Prioritize rollback PR queue entry with incident labels and reviewer fast-path.
Re-measure check start latency after 1 queue cycle.

B) If queue starvation is primary

Announce a short merge freeze for non-incident PRs on affected protected branch.
Avoid repeated rebases; create one fresh rollback branch from latest tip, then queue once.
Stabilize required checks list and workflow definitions until rollback lands.
Remove optional gates that create churn but do not reduce immediate incident risk.

C) If trigger/policy miswire is primary

Add missing merge_group triggers on required workflows.
Remove job-level if: conditions that block merge-group contexts unintentionally.
Re-run queue entry and verify required check names exactly match branch policy.

Bypass policy: emergency bypass is the last resort after documented triage and explicit risk acceptance. Keep a written timeline for audit.

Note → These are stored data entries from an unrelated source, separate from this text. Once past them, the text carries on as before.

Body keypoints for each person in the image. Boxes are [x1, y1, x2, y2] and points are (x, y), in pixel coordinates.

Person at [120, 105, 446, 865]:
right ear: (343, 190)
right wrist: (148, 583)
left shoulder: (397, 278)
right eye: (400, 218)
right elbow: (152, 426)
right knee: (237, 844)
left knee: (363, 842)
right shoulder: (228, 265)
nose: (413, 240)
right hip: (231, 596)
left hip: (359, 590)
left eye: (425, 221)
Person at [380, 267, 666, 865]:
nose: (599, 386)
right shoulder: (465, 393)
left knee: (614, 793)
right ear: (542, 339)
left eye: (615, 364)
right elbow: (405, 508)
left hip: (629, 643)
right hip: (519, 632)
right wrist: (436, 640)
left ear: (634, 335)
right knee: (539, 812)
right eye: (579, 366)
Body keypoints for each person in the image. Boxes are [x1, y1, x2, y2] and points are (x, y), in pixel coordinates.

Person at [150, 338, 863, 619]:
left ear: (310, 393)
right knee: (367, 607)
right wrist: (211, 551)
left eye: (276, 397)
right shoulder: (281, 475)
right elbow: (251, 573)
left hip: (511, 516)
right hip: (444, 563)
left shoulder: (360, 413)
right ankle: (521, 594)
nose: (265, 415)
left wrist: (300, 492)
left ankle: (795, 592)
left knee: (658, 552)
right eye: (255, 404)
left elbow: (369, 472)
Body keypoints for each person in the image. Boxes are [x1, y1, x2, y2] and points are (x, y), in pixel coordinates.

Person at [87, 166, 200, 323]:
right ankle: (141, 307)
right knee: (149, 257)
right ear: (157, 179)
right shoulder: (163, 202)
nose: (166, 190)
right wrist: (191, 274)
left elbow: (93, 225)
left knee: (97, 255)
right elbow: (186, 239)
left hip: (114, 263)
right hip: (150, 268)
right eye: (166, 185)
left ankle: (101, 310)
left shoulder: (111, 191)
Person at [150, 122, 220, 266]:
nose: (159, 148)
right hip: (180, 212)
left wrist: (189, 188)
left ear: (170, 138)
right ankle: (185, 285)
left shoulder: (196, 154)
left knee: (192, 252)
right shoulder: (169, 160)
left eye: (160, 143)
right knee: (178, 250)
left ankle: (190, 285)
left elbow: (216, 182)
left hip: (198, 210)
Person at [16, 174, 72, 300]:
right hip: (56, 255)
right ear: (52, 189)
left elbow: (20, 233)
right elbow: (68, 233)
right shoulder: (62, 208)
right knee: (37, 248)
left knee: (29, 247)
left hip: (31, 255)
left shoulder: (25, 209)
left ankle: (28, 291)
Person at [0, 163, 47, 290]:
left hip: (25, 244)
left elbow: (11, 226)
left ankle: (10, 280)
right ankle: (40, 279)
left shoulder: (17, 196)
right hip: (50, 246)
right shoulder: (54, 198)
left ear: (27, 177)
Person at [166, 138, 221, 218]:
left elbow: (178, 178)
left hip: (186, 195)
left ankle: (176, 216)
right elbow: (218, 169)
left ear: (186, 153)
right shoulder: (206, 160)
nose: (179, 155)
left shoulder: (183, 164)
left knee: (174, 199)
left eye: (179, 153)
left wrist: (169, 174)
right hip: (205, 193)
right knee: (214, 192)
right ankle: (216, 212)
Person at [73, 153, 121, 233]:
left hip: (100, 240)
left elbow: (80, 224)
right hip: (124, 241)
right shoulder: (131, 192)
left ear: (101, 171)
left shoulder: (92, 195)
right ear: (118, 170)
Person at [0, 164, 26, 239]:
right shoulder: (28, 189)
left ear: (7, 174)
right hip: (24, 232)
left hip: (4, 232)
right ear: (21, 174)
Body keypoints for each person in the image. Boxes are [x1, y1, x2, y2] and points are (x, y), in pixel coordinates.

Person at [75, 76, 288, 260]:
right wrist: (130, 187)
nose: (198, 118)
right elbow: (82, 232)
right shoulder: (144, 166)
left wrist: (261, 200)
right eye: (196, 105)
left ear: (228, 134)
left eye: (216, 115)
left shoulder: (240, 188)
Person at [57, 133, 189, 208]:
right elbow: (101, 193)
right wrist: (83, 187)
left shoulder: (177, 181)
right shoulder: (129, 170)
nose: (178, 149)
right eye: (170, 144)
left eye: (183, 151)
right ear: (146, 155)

6. CLI and operations recipes

Example commands you can adapt in incident playbooks:

# List recent workflow runs to inspect start delays
# (replace owner/repo and workflow name)
gh run list --repo owner/repo --workflow ci.yml --limit 20

# View detailed run timings for a suspected slow run
gh run view RUN_ID --repo owner/repo

# Requeue by updating rollback branch from latest protected tip
git fetch origin
git switch rollback-incident
git rebase origin/main
# resolve conflicts if any
git push --force-with-lease

# Revert safely for shared/protected branches
git revert <bad_commit_sha>
git push origin HEAD

For related incident patterns, see Pending Checks Guide, merge_group Trigger Guide, Flaky Required Checks Guide, and Emergency Bypass Governance Guide.

7. FAQ

How do I quickly tell runner saturation from queue starvation in merge queue incidents?

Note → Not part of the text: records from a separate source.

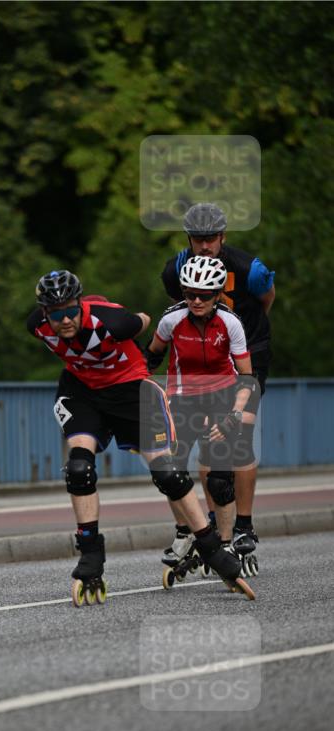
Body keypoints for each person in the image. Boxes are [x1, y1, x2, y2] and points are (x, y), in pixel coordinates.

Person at [26, 269, 253, 604]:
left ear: (80, 305)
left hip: (130, 389)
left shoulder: (111, 323)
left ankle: (211, 548)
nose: (65, 321)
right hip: (83, 392)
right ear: (45, 313)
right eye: (56, 315)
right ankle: (90, 557)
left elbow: (143, 320)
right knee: (79, 469)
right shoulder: (36, 325)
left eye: (71, 311)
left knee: (167, 474)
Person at [161, 203, 275, 562]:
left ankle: (244, 524)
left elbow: (267, 298)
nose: (205, 246)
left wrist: (245, 331)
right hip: (205, 354)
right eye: (198, 239)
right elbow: (182, 310)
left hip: (247, 350)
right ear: (189, 239)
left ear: (223, 237)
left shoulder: (249, 269)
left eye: (211, 239)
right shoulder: (176, 269)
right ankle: (213, 523)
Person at [145, 256, 257, 576]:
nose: (195, 300)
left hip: (223, 398)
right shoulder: (171, 320)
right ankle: (184, 532)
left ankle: (223, 544)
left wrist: (234, 415)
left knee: (220, 480)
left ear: (218, 294)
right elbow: (150, 356)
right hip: (182, 398)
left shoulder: (231, 323)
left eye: (204, 295)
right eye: (190, 293)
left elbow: (247, 376)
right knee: (170, 471)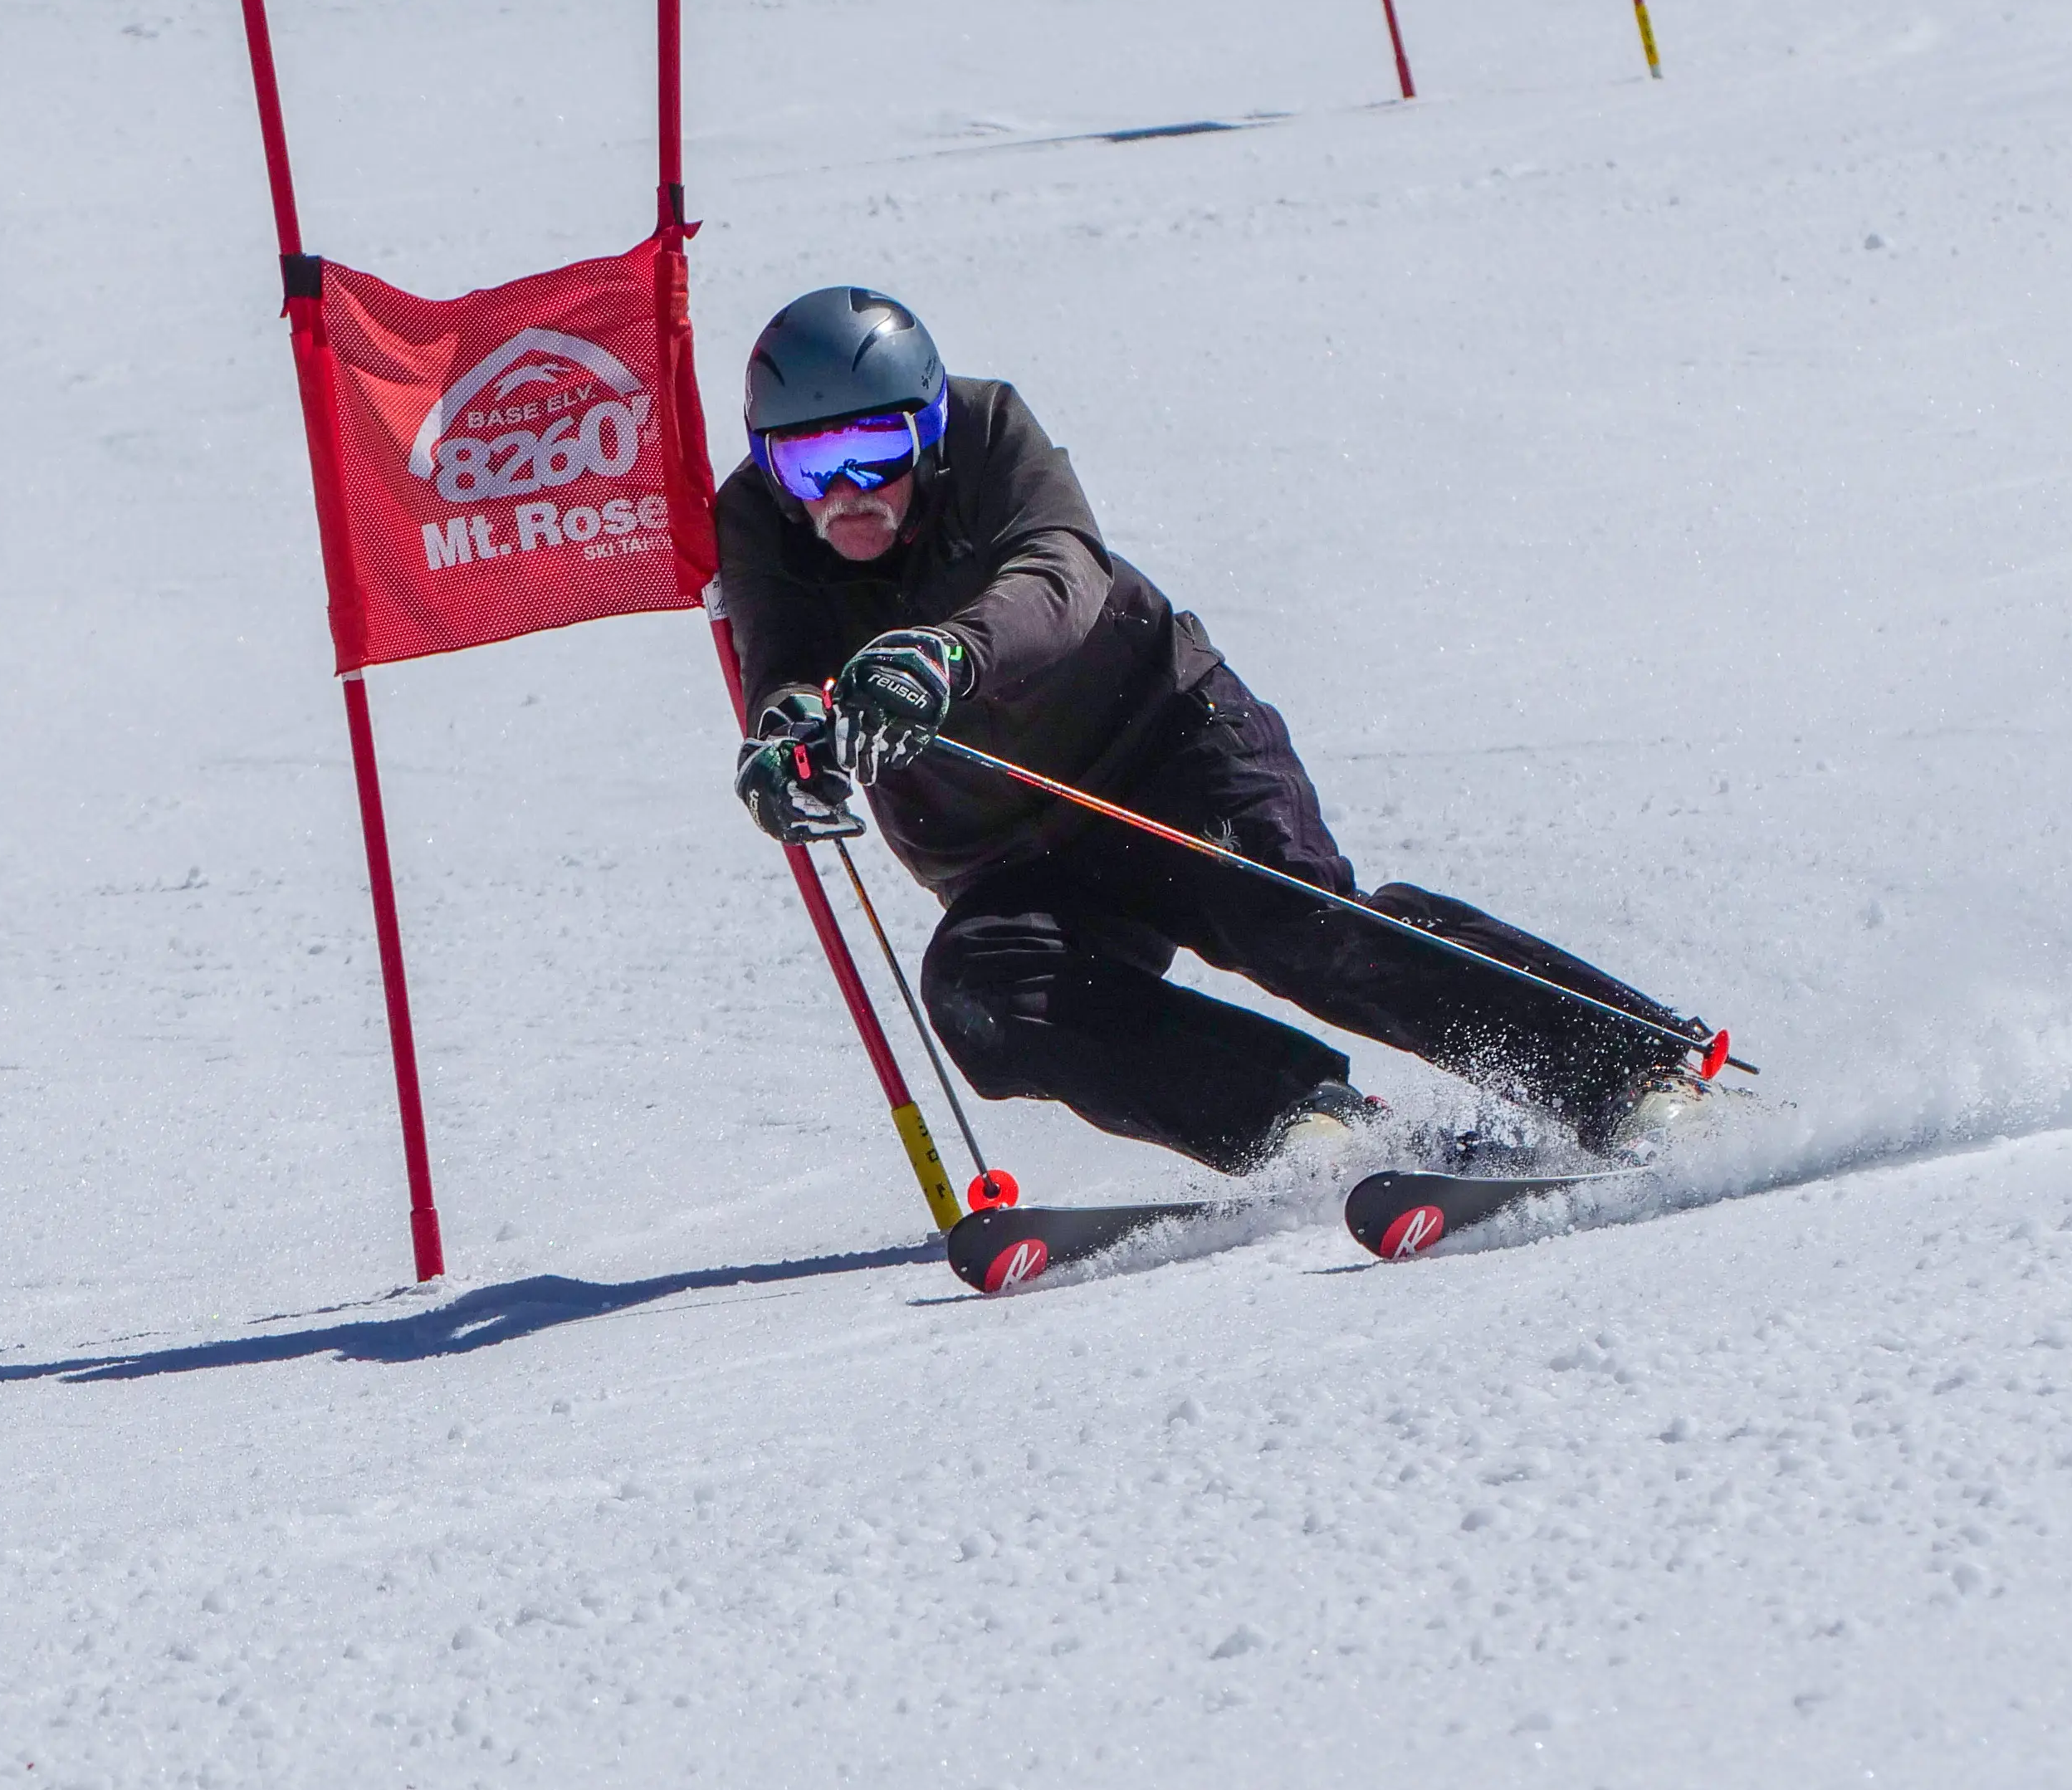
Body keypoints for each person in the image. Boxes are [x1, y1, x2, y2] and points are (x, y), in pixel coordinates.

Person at [716, 284, 1706, 1178]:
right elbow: (783, 661)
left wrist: (946, 656)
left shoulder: (992, 434)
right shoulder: (760, 523)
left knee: (1295, 921)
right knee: (991, 996)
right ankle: (1304, 1124)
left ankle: (1630, 1074)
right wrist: (789, 740)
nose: (844, 492)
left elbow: (1061, 576)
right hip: (998, 846)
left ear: (928, 429)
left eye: (875, 453)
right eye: (807, 463)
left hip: (1161, 748)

If checks start late across many PRs, runner saturation is likely. If checks keep restarting or never stabilize on one rollback PR despite available runners, queue starvation is more likely.

What SLO thresholds are useful during rollback incidents?

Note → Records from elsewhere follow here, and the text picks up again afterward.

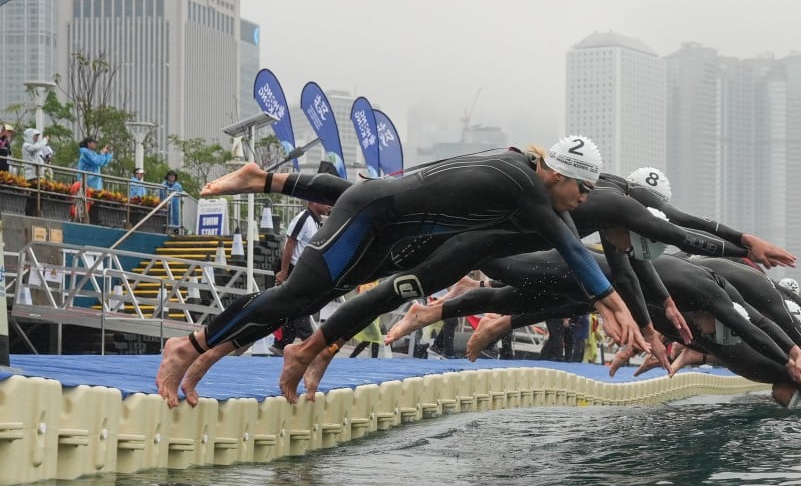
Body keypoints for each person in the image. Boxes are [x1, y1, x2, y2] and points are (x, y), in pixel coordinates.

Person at [156, 137, 650, 407]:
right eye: (581, 191)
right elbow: (572, 247)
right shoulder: (525, 184)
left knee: (300, 299)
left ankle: (207, 355)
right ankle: (189, 347)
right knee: (294, 297)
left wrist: (612, 306)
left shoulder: (533, 181)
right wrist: (617, 305)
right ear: (559, 176)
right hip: (371, 216)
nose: (583, 203)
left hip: (389, 231)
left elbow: (573, 248)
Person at [268, 200, 331, 355]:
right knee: (300, 308)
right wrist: (283, 272)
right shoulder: (303, 218)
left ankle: (281, 344)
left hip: (303, 270)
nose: (329, 205)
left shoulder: (317, 222)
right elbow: (290, 243)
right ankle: (310, 344)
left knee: (293, 309)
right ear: (314, 201)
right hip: (292, 269)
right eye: (326, 201)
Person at [21, 128, 49, 216]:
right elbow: (35, 148)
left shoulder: (34, 147)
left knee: (39, 197)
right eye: (35, 136)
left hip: (37, 176)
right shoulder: (26, 146)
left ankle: (37, 213)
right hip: (31, 176)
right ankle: (29, 214)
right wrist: (45, 140)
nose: (36, 138)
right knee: (32, 197)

A practical baseline is check-start latency under 3 minutes, queue-to-merge under 15 minutes for rollback PRs, and queue invalidation rate under 10 percent during incident windows.

What is the first safe action when rollback PR checks are pending forever?

Confirm required workflows run on merge_group, then inspect runner backlog and queue invalidations before retrying. This keeps branch protection intact while isolating root cause.

Can increasing runners alone fix queue starvation?

Not always. Runner scale helps capacity bottlenecks, but starvation caused by queue churn, policy gates, or unstable required checks needs queue hygiene and policy stabilization.

When should emergency bypass be considered?

Only after queue-safe remediation cannot meet incident recovery deadlines and designated approvers explicitly accept risk. Record decisions for audit and postmortem learning.